Questions how women are affected by economic development in Third World and celebrates redefinitions of what development means. Theoretical perspectives and methods to interrogate gender and development policies introduced. Current processes of globalization and potential for changing gender and economic inequalities assessed. Offered: jointly with ANTH 345/SIS 345.
This course is situated in the middle of the current international economic crisis. For our work we will take into account that studying women in international development during this particular historical moment is culturally, politically, and socially significant and specific. Currently globalization, neoliberal policies, and capitalism itself are being called into question. How does this economic, political, and social milieu challenge the "taken-for-granted" aspects of the concept of development and in turn development policy? Our work will entail becoming familiar with the historic and current development processes from the perspective of large development institutions and what it looks like on the ground. We will also and most specifically focus our work on the interventions launched by feminist challenges to development thought and practice. Though the inequality between and within nations and between men and women is a starting point, the course will move on to suggest why "gender" is a useful framework to understand how power operates in social relations and in the development of knowledge and practice. We will also place particular attention on how "development" discourses, politics, economics, policies, and hegemonies get contested, resisted, and refashioned by people on the ground and in social movements.
Student learning goals
You will be albe to articulate key concepts in feminism and development studies.
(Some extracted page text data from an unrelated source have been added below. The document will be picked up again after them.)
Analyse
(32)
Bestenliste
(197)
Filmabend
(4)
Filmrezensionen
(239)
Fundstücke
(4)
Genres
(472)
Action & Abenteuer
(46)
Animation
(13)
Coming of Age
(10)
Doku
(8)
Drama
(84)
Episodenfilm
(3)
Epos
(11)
You will demonstrate competence in the main theories of development and how feminists have critiqued them.
You will identify and critically engage with the assumptions of different theoretical approaches and be able to analyze case studies from different theoretical viewpoints.
You will understand how the field of feminist development studies has changed and what the contemporary debates and impasses in the field are.
You will be able to research, present, and defend a gender analysis of some of the most critical contemporary issues of development and suggest critical interventions.
General method of instruction
The course will be a mixture of classroom lectures, group discussions, short in-class writing exercises, and analysis of documentary films shown in class.